As the world becomes away of these attacks, like the one Hazel saw, it becomes clear there is a new and unknown disease running rampant in the world, and it seems to be chiefly affecting blonde women. This includes not only natural blondes, but also dyed blondes, and there is a run on hair dye and head shaving becomes a thing. As we see Hazel struggle to get back to Canada, running into barriers related to the pandemic, we see the societal reaction as the attraction to blonde becomes a fear as well, both types of power. Hazel is a natural redhead, putting her in the uncertain category by the powers that be. As she encounters more outbreaks of the disease, personal losses, and limits to her freedom, I couldn't help but think of our current situation. 
I also found the gender aspect interesting.
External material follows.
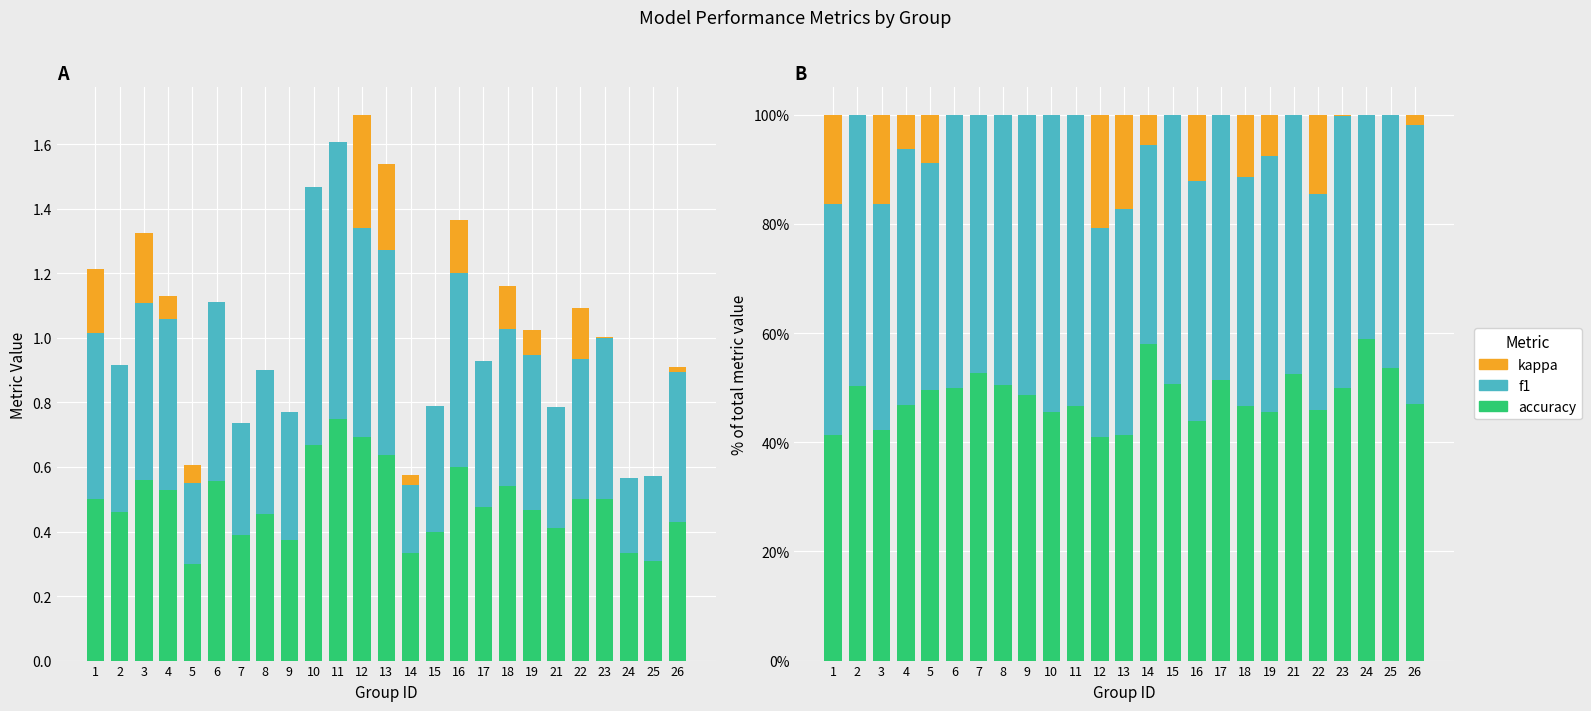

Reading left to right, list all the values displayed in this chart.

accuracy: 0.4	0.5	0.4	0.5	0.5	0.5	0.5	0.5	0.5	0.5	0.5	0.4	0.4	0.6	0.5	0.4	0.5	0.5	0.5	0.5	0.5	0.5	0.6	0.5	0.5
f1: 0.4	0.5	0.4	0.5	0.4	0.5	0.5	0.5	0.5	0.5	0.5	0.4	0.4	0.4	0.5	0.4	0.5	0.4	0.5	0.5	0.4	0.5	0.4	0.5	0.5
kappa: 0.2	0.0	0.2	0.1	0.1	0.0	0.0	0.0	0.0	0.0	0.0	0.2	0.2	0.1	0.0	0.1	0.0	0.1	0.1	0.0	0.1	0.0	0.0	0.0	0.0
This pandemic does not seem to affect men, except as victims of the women's attacks, and there are many scenes of the male as enforcer, rulemaker, etc. that also reflect some of the societal realities that we see in our world.
Crossing the border and the outcome of that for her was tense, and I felt the disorganization that is now showing signs in some of the government actions around our pandemic. 
I really enjoyed this read, as it both brushed against our current situation, but was also vastly different. A good read for these times, and I think it would be a great book club choice. Lots to discuss.